Comment on ISPs seem designed to funnel people to capitalist cloud services
ellie@slrpnk.net 2 days agoEven in an ideal DNS setup, you’re probably going to have downtimes whenever your dynamic IP changes. If only because some ISPs even force-disconnect you after a while to change your address.
Fuzzypyro@lemmy.world 2 days ago
I mean I’ll be real. Sure in some circumstances that could be an annoyance for 15 seconds for some software that might rely on a session whenever your ip changes like once a month if that. A rotating ip is probably one of the easiest things to work around amongst the plethora of challenges that ISPs present for those who want to self host.
I mean just take a look at what is involved if you are in a situation where cg-nat is implemented. You legitimately have no control over the root of your network at that point. I have that issue in particular with what is essentially a mobile hotspot as my failover for when my fiber fails. That being said I had to architect it in a way that took that took cg-nat into consideration. If I hadn’t then when fiber fails it would take down my services as a whole anyway.

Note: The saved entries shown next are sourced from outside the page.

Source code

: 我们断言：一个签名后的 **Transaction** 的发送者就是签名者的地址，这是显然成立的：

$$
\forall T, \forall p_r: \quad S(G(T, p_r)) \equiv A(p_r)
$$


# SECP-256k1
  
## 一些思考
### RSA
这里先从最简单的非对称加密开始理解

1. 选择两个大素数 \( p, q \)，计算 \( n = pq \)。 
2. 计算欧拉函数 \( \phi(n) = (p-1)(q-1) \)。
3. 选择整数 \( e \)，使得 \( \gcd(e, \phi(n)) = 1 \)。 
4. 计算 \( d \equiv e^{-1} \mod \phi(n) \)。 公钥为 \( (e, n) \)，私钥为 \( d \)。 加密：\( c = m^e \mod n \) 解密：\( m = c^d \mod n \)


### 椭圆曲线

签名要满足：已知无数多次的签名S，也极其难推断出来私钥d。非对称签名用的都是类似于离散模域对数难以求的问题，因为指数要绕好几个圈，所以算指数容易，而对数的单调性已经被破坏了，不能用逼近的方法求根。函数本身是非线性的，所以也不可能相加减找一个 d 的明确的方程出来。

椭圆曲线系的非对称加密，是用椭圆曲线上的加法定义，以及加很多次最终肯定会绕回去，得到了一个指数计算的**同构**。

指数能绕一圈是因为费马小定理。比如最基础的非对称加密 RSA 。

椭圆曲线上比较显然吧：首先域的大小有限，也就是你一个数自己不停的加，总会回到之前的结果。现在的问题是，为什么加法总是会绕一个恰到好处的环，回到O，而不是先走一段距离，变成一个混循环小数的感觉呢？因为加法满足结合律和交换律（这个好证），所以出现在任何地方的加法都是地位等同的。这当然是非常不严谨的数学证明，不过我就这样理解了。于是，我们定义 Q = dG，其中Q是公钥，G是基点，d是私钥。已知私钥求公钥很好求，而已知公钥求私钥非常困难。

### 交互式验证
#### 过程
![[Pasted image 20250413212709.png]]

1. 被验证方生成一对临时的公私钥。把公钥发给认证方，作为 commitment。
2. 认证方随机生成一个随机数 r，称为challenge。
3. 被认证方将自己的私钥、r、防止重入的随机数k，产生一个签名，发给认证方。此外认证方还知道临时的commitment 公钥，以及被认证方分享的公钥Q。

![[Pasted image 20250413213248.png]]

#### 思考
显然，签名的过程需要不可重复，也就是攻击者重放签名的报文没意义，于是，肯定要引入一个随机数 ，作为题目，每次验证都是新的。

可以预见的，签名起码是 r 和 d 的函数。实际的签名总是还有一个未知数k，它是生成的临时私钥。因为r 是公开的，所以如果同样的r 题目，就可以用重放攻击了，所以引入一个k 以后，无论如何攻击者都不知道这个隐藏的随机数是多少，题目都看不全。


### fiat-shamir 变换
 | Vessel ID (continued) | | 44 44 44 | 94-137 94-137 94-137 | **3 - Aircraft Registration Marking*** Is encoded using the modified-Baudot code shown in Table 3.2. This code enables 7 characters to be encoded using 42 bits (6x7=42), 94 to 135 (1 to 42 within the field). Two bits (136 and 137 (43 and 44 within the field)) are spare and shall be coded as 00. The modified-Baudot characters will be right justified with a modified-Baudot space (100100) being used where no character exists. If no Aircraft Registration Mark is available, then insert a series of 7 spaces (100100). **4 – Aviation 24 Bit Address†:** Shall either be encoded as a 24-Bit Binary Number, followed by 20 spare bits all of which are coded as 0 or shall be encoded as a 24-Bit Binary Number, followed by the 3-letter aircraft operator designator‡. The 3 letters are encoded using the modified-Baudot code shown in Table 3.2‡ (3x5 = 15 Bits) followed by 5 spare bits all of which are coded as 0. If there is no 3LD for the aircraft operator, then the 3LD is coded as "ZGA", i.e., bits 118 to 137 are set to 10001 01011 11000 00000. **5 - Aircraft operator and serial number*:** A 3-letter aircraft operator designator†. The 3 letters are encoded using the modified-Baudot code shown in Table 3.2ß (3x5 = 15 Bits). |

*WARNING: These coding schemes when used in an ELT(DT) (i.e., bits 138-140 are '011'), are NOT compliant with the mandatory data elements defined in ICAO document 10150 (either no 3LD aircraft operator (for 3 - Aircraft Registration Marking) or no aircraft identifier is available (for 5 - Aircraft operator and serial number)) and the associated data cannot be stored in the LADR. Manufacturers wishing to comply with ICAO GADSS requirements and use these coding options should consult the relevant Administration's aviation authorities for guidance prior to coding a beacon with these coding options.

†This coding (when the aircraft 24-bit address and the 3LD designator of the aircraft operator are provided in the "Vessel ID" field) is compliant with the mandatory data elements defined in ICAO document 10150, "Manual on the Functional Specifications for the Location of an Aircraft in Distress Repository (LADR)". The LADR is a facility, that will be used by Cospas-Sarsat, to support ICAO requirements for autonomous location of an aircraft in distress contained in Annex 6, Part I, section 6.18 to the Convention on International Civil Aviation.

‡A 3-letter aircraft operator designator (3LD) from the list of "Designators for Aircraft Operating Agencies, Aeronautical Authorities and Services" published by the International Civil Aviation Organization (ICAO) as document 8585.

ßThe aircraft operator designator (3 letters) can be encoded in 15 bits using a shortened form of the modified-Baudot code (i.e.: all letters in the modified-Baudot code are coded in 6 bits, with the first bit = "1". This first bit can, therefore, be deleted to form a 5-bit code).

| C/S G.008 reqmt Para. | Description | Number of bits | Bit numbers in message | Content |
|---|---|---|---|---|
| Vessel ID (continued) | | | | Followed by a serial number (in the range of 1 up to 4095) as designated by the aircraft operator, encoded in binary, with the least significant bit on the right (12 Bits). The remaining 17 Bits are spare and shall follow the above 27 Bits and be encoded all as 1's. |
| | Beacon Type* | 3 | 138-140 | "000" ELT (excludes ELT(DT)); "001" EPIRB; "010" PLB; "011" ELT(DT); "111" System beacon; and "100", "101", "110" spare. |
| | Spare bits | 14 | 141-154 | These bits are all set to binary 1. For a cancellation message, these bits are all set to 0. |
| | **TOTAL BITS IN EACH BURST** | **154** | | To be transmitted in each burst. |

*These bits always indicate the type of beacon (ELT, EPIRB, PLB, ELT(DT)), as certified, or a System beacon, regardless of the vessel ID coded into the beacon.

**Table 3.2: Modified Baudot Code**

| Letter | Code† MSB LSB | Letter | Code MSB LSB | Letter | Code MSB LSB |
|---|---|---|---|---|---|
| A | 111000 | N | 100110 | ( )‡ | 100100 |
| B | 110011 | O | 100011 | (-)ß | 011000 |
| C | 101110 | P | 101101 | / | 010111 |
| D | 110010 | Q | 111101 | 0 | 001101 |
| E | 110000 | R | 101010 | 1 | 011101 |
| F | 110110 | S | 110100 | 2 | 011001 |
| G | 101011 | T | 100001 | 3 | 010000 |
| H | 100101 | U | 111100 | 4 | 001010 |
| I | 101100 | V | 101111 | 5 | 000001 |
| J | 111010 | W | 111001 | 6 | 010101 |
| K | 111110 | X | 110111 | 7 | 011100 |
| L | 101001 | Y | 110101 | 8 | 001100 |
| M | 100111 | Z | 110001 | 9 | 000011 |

My point is that those challenges have workarounds, you can solve those issues relatively easily and they even present a level of security. Where it is actively malicious is with restrictions to capacity such as upload limits in which they to a degree lie about their speeds and capacity. The terms of service stuff is just flat out awful too.
ellie@slrpnk.net 2 days ago
Some ISPs require changes ever 24 hours and will disconnect you if needed. Also, if you set DNS to cache so little that you can react to that in 5 minutes, you will incur way more DNS traffic which can become a problem when your site is busier.
Fuzzypyro@lemmy.world 1 day ago
What ISP are you referring to? I have genuinely never heard of an isp that takes 24 hours to rotate your IP. Also utilizing dynamicdns is not going to incur more dns traffic? Dynamic DNS updates your dns provider from a system on your local network that your pub ip has changed then your provider will start sending traffic to the new ip. Propagation used to take a while but I haven’t experienced propagation wait times of over 10 minutes in years. This all being said dynamic DNS isn’t exactly the most elegant solution. It is just one of the simplest that I mentioned. There are significantly better options overall that completely take the requirement of a static pubip completely out of the equation and can be built using all free open source tools relatively easily.
ellie@slrpnk.net 1 day ago
It causes way more traffic for the DNS server to use a shorter TTL, so yes, it does incur more DNS traffic. In Germany some providers will disconnect you regularly if you stay connected for too long.